Tuesday, May 26, 2009

A great time to expand your palate

I have spent the last several days in Palm Desert, CA at a junior tennis tournament with my son and with a lot of downtime between matches. I have had a chance to talk with a lot of people from this area of the country about how the economy is here and how it is affecting them. There is one word that continues to come up time and time again. Everyone is talking about the “values” that are available now. Million dollar homes here are selling for 300-$400,000. Everyone is saying how people with cash are getting incredible “buys”!

In reading about the state of the wine industry in the world I hear the exact same thing. There are great values right now. Many of the French wineries are getting ready to ship their newest vintages with stockpiles of the previous year. They are feeling the pressure to move their wines. Imports to the US from Europe, South America and Australia are down.

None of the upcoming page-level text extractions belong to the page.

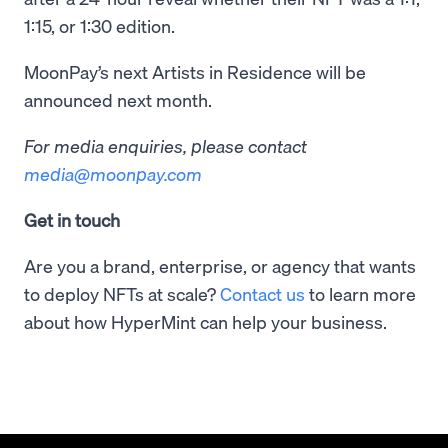
1:15, or 1:30 edition.
MoonPay’s next Artists in Residence will be
announced next month.
For media enquiries, please contact
media@moonpay.com
Get in touch
Are you a brand, enterprise, or agency that wants
to deploy NFTs at scale?
Contact us
to learn more
about how HyperMint can help your business.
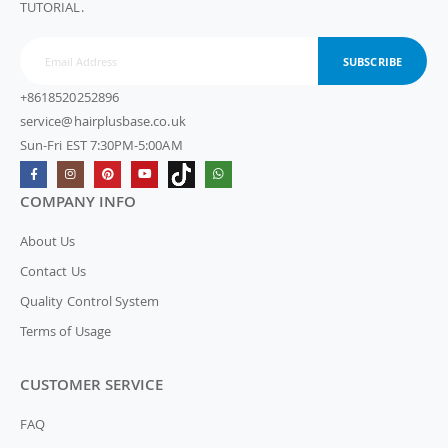
TUTORIAL.
SUBSCRIBE
+8618520252896
service@hairplusbase.co.uk
Sun-Fri EST 7:30PM-5:00AM
COMPANY INFO
About Us
Contact Us
Quality Control System
Terms of Usage
CUSTOMER SERVICE
FAQ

It has been my experience that everyone has a “threshold” of what they will pay for wines. For some it is $20 a bottle while others it may be $120. Or, your threshold may even be $300 a bottle. Over a period of time people’s buying habits revolve around their personal price point threshold. Given the economic climate we are currently in, many of those thresholds do not hold up anymore. People may be saying that they are not ready to give up the lifestyle surrounding wine and food but they are much more aware of the price they are paying. This fact opens a great door of opportunity. This situation encourages exploration. People are trying new wines and looking for great wines at lower prices. This is a great time to be a wine consumer. While many countries are experiencing drops in exports of their products, a country like Chile is experiencing an increase in export of their wines. If you are use to paying $60-$80 for a bottle of Pinot from Washington or Europe, Chile is importing some really great wines in the $40 or lower range.

It is also great time to try some lesser known varietals that do not command higher prices of the better known varietals. Some of the little lesser know grapes of Italy come at a great value with incredible taste. Varietals such as Primitivo are less popular amongst the general population and come at a lower price point and should be explored. Higher prices do not always mean better wines. There are so many cases where varietals that are in less demand command less in pricing but are not of poorer quality.

This is a great time to expand your palate. Try something new and explore. There are great values out there and incredible wines waiting to be tasted.